╭──
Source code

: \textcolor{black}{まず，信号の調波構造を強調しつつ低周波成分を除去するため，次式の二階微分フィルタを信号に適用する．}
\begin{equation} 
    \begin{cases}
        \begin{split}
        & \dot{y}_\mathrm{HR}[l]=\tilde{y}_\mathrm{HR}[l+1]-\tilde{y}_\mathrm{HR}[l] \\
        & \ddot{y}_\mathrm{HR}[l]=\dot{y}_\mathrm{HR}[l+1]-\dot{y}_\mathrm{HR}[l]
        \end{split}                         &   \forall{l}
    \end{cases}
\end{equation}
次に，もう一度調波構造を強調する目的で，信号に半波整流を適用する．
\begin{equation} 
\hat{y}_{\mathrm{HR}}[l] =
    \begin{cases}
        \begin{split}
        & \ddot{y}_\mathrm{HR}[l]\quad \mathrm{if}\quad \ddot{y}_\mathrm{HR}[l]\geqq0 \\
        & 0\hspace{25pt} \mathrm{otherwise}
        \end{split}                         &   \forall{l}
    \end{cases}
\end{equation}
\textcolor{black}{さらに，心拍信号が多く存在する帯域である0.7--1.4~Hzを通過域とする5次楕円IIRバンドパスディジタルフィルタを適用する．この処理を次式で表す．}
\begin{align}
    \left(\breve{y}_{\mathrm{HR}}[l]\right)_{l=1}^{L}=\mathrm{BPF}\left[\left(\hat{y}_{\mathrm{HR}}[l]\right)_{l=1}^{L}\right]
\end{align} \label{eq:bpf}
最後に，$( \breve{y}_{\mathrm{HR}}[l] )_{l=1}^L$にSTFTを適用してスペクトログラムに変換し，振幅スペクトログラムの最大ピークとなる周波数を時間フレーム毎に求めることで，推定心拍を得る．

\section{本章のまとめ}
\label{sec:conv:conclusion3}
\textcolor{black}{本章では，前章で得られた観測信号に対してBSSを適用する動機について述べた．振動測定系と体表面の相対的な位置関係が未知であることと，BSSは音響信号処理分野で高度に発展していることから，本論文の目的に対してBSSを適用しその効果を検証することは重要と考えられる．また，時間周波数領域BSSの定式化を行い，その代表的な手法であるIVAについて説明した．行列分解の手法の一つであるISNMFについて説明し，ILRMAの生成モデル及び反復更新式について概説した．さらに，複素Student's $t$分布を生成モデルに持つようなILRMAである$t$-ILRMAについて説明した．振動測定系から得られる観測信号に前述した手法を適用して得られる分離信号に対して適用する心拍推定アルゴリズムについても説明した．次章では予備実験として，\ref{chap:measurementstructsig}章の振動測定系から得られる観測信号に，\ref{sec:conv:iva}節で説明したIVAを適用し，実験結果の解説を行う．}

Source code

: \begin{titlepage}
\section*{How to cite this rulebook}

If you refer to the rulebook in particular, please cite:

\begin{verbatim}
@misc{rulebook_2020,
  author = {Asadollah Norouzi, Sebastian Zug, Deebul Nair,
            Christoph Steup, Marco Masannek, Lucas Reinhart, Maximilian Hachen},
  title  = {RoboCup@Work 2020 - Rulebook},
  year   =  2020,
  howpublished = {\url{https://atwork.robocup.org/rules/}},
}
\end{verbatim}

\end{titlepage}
╰──
**Exercise goal:**
Go through the records line by line, and copy each line that holds the string "section".

**Task result:**
\section{本章のまとめ}
\section*{How to cite this rulebook}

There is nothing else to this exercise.